The nine provisions are as follows:

  1. The nurse practices with compassion and respect for the inherent dignity, worth, and unique attributes of every person.
  2. The nurse’s primary commitment is to the patient, whether an individual, family, group, community or population.
  3. The nurse promotes, advocates for, and protects the rights, health and safety of the patient.
  4. The nurse has authority, accountability and responsibility for nursing practice; makes decisions; and takes action consistent with the obligation to provide optimal patient care.
  5. The nurse owes the same duties to self as to others, including the responsibility to promote health and safety, preserve wholeness of character and integrity, maintain competence, and continue personal and professional growth.
  6. The nurse, through individual and collective effort, establishes, maintains and improves the ethical environment of the work setting and conditions of employment that are conducive to safe, quality healthcare.
  7. The nurse, in all roles and settings, advances the profession through research and scholarly inquiry, professional standards development, and the generation of both nursing and health policy.
  8. The nurse collaborates with other health professionals and the public to protect human rights, promote health diplomacy and reduce health disparities.
  9. The profession of nursing, collectively through its professional organization, must articulate nursing values, maintain the integrity of the profession, and integrate principles of social justice into nursing and health policy.

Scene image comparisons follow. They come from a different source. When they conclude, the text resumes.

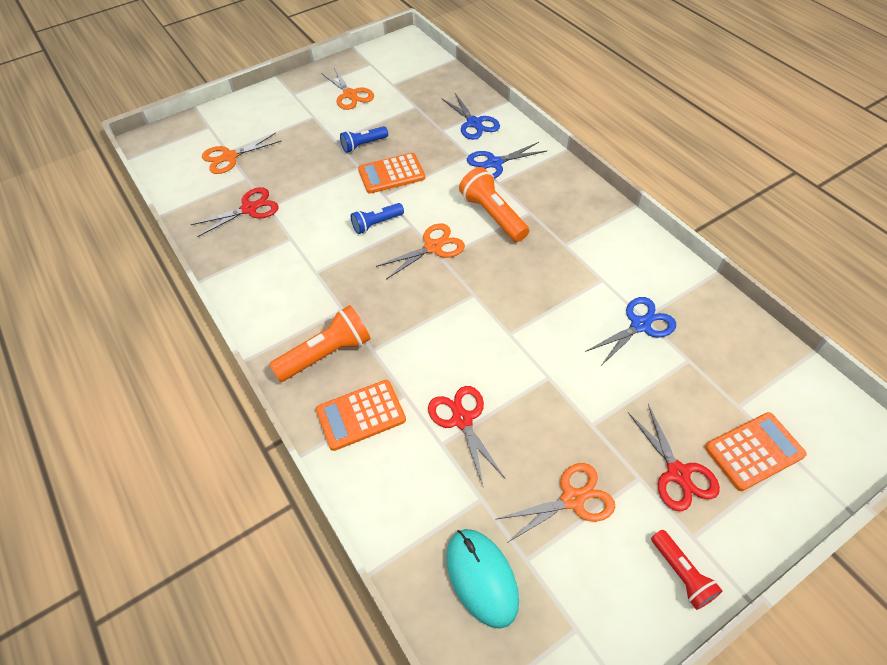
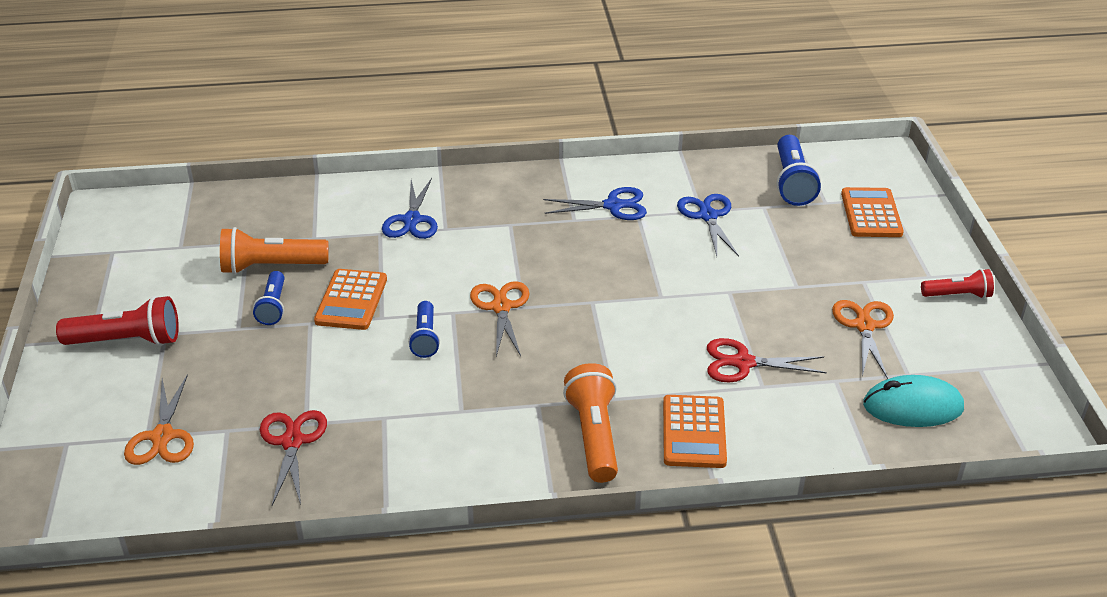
camera: 65 degrees left, 15 degrees down
orange scissors [321,68,374,110] -> none
blue scissors [441,93,500,140] -> blue scissors moved to [543,187,647,220]
orange flashlight [459,167,529,242] -> orange flashlight moved to [220,227,328,274]
red scissors [628,404,720,511] -> none
none -> red flashlight [56,296,179,346]
none -> blue flashlight [777,135,821,206]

What Makes a Nursing Action Ethical?

There are ethical implications for all nursing actions, so nurses must know how to measure or predict those implications when making care decisions. According to The Online Journal of Issues in Nursing (OJIN), “for a nursing action to be considered ethical, it should be aimed at promoting the goals of nursing in conjunction with the patient’s wishes.”

In general, the goals of nursing are to protect, promote and restore health and well-being, prevent illness and injury and alleviate suffering across populations. These goals translate into four primary ethical principles that should direct all nursing actions, according to OJIN:

  1. The right to self-determination
  2. Promotion of good
  3. Avoidance/minimization of harm
  4. Fairness/equal distribution of benefits and burdens

How Can Nurses Learn More About Ethical Decision-Making?

The Youngstown State University (YSU) RN to BSN program dives deeper into the ethical considerations nurses face in a modern healthcare environment. The accelerated online degree program aims to help students “exhibit critical thinking in decision-making and problem-solving while adhering to the Code of Ethics for Nurses.” Coursework expands on acceptable ethical conduct and identifies ways to maintain care standards in an increasingly complex landscape.

Ultimately, nurses will continue to encounter complicated ethical situations. However, by adhering to the nine provisions outlined in the ANA’s code and maximizing opportunities to further their critical thinking capabilities, such as those offered in a BSN program, nurses can develop a deeper understanding of ethical nursing guidelines and the impact on care.